Indie booksellers often lack the resources required to sell and support technical products like ebooks and audiobooks. So far the only solution in terms of ebooks are affiliate partnerships (first Google, and then Kobo). Now it seems someone has developed a viable solution so indies can audiobooks (or at least profit off the sale).
And what's even more amazing is that they got the major publishers to go along with selling DRM-free audiobooks.
"From the beginning I realized that indie bookstore customers are buying digital audiobooks, but they're not buying them from their local indie bookstores," said Mark Pearson, the co-founder of Libro.fm. Although the Seattle, Wash., company has been around for close to three years, it wasn't until last month that it began doing what it was created for: providing independent booksellers a platform through which they can sell digital audiobooks to their customers. (For several years, downloadable audio has been one of the fastest-growing book categories; at the same time, CD audio sales have been declining.)

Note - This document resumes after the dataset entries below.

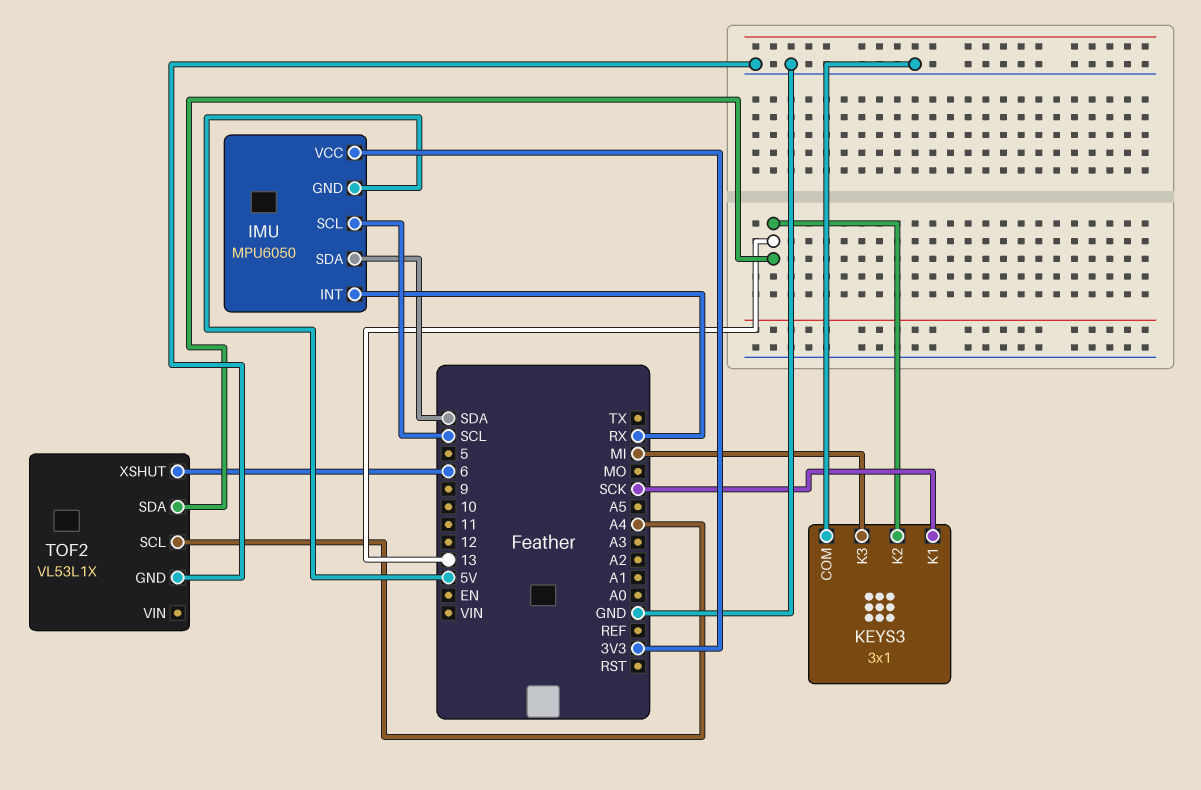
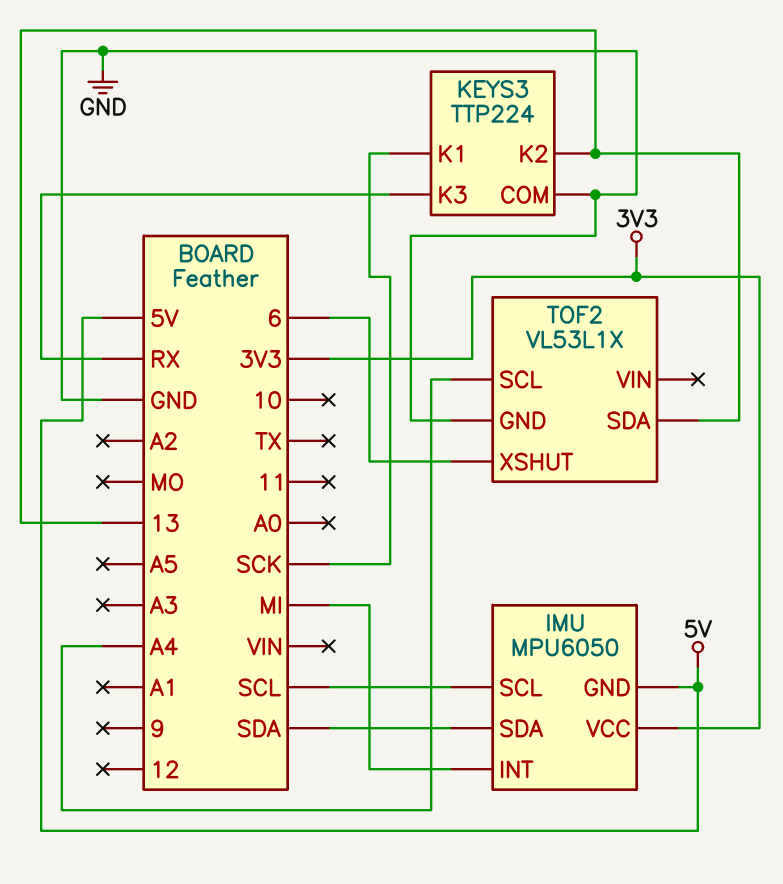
IMU pin INT: RX -> MI
KEYS3: 3x1 -> TTP224
KEYS3 pin K3: MI -> RX

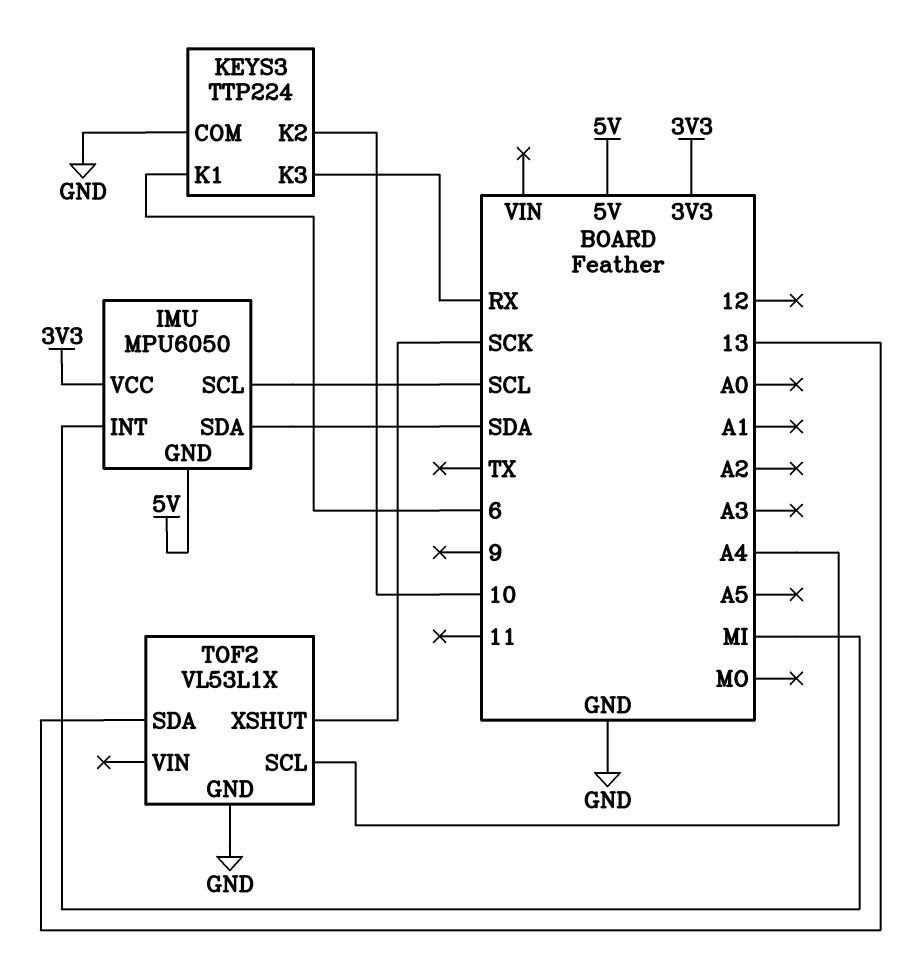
KEYS3 pin K1: SCK -> 6
KEYS3 pin K2: 13 -> 10
TOF2 pin XSHUT: 6 -> SCK

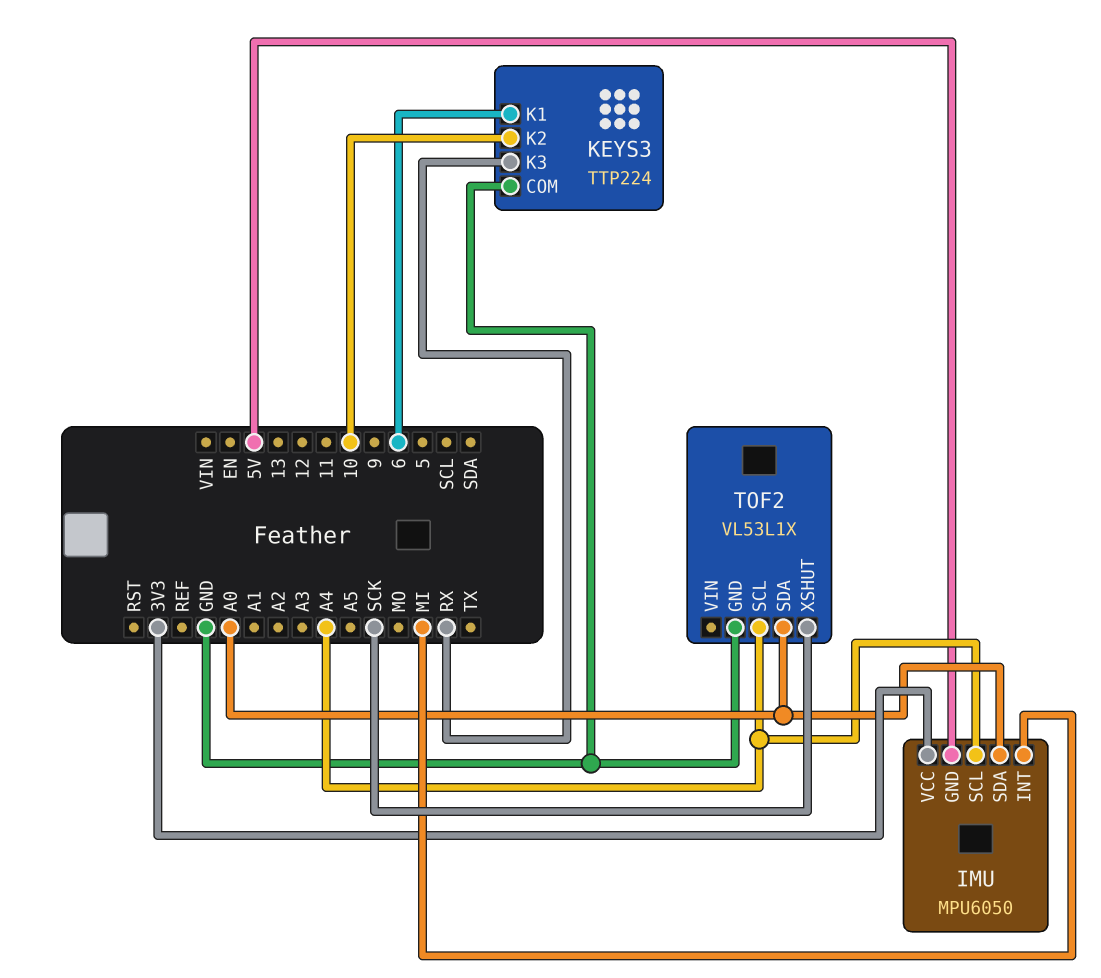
IMU pin SCL: SCL -> A4
IMU pin SDA: SDA -> A0
TOF2 pin SDA: 13 -> A0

Libro.fm's Indie Partner Program is simple: indie bookstores can set up co-branded audiobook online storefronts at no charge. Customers can then browse that storefront on their devices, including tablets, laptops, desktops and smartphones (at the moment, the Libro.fm app is available only for iOS; an Android version will be available in the next few weeks). Each page on the storefront features that store's name and logo, and stores can also choose to write custom messages for their customers. All Libro.fm audiobooks are DRM-free and can be listened to through the free Libro.fm app.
I've been playing with the Libro.fm site this afternoon, and I'm impressed. I can't tell you how the revenue is divided between Libro.fm and its partners, but I did find audiobooks from PRH, Hachette, and HarperCollins and other publishers on the site.
The FAQ says that the ebooks are sold DRM-free, and based on the download instructions I'd say that is true.
Most are priced considerably higher than the list price at Audible, but they are DRM-free. And more importantly, all of the audiobooks sold through Libro.fm can be played in the one Libro.fm, or in the app of your choice.
And that's good, because it solves one of the perennial headaches related to selling digital content: technical issues.
Let me explain that point by counter-example.
One of my chief objections to Hummingbird, the white-label ebook retail platform everyone is excited about right now, is that the Hummingbird sells DRM-ed ebooks, gives each of its partner booksellers their own app, and doesn't offer a tech support solution (and to add insult to injury, it pays booksellers little more than an affiliate commission).
These details will combine to cause problems as more consumers buy ebooks, and the frustration with technical problems will drive the readers back to the major platforms.
Hummingbird has set itself up to fail. Libro.fm, on the other hand, has designed its platform to avoid several major stumbling blocks. The latter is a viable platform, while the former is doomed (unless it makes major changes).
If you haven't looked at Libro.fm, you should. It has details and features which are worth emulating. (It's also worth signing up as an affiliate, if that is possible.)